## [TEXT SECTION]
^^^^^^^^
This started out as just a battle for the sake of a battle, given the lack of six on six battles I've been able to find on the Internet in general, but it's evolving (ha, Pokè-pun, evolving, I crack myself up) into a story of its own. I've even got a third place match for this tourney laid out, because my brother and his friend really wanted to have a battle like this. But that's besides the point. I fully respect your criticisms, since often one must take a step back to go two steps forward. I just have a couple of questions, which if I fail to get to here, I'll ask in the other comments you've so graciously provided.
First off, how would you suggest "elaborating" on the battle actions? While I've used the Bulbapedia description of the attack as the base for my description, it's apparently lacking, but for the life of me, I can't figure out what exactly I am lacking.
^^^^^^^^
## [DATA SHOWN]
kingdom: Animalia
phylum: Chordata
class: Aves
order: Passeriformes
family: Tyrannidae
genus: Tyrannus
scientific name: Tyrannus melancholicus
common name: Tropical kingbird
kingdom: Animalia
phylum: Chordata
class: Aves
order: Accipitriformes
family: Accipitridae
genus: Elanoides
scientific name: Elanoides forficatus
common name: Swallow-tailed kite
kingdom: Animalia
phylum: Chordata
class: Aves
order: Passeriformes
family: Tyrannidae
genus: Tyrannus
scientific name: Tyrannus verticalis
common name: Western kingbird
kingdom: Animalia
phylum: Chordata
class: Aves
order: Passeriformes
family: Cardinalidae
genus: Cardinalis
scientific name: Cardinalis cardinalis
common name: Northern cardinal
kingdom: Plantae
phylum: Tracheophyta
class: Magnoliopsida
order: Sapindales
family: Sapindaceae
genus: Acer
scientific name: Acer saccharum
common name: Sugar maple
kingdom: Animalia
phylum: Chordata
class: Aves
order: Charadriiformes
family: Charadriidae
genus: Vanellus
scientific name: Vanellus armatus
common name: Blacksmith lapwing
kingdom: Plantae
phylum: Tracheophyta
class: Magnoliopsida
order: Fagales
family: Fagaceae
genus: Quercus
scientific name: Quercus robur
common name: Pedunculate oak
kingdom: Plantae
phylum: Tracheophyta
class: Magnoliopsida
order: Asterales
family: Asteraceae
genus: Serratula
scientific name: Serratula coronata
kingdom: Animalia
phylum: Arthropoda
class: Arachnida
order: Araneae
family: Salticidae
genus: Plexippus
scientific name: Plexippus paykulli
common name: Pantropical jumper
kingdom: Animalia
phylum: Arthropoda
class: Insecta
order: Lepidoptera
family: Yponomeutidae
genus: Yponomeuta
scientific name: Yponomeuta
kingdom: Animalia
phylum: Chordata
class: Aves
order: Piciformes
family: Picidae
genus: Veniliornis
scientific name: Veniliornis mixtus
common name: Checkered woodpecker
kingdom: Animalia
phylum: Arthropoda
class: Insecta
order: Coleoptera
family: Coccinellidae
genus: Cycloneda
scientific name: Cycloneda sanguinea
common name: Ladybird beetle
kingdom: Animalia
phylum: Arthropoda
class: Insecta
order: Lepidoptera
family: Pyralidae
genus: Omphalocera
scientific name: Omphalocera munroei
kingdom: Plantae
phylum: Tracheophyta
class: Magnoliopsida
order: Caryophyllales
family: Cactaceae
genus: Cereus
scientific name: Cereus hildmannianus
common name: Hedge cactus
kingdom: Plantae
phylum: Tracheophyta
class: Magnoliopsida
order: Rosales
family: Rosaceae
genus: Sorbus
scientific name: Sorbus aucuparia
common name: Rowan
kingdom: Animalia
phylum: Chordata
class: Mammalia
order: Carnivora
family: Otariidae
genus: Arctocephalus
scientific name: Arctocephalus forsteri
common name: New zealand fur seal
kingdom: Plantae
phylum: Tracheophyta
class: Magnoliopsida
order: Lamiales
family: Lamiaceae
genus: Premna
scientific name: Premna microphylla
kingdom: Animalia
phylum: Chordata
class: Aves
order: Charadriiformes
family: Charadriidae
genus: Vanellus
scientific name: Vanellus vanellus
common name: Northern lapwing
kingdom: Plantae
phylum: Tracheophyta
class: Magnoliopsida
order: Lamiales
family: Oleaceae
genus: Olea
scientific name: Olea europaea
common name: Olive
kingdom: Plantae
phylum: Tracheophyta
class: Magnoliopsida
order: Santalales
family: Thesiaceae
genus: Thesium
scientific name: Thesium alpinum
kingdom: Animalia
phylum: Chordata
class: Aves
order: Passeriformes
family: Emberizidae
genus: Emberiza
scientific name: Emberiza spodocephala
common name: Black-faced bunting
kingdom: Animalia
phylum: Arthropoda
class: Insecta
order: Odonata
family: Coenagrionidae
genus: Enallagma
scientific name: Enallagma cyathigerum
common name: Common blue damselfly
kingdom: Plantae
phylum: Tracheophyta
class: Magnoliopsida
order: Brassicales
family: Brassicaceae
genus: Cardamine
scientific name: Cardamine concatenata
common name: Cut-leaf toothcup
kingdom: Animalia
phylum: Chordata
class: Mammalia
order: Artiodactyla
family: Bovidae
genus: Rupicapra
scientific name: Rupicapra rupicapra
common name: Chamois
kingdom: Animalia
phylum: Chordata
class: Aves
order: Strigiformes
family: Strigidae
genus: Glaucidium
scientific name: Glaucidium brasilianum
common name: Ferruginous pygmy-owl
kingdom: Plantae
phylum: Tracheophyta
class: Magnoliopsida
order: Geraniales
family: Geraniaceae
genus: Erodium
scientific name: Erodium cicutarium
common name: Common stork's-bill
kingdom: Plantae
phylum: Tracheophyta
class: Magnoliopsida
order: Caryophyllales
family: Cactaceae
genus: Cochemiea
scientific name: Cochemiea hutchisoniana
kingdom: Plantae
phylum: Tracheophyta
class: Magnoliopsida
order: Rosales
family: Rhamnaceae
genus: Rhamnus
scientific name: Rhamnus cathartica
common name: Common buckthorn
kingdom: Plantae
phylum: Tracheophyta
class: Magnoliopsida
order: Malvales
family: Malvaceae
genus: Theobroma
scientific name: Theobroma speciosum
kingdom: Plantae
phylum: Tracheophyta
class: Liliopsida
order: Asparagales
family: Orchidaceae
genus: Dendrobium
^^^^^^^^
## [WHAT THIS TASK INVOLVES]
Output the stretch from "This started out" through "I am lacking." in the reply about the Pokémon battle story, reproducing it word for word.

## [FINAL ANSWER]
This started out as just a battle for the sake of a battle, given the lack of six on six battles I've been able to find on the Internet in general, but it's evolving (ha, Pokè-pun, evolving, I crack myself up) into a story of its own. I've even got a third place match for this tourney laid out, because my brother and his friend really wanted to have a battle like this. But that's besides the point. I fully respect your criticisms, since often one must take a step back to go two steps forward. I just have a couple of questions, which if I fail to get to here, I'll ask in the other comments you've so graciously provided.
First off, how would you suggest "elaborating" on the battle actions? While I've used the Bulbapedia description of the attack as the base for my description, it's apparently lacking, but for the life of me, I can't figure out what exactly I am lacking.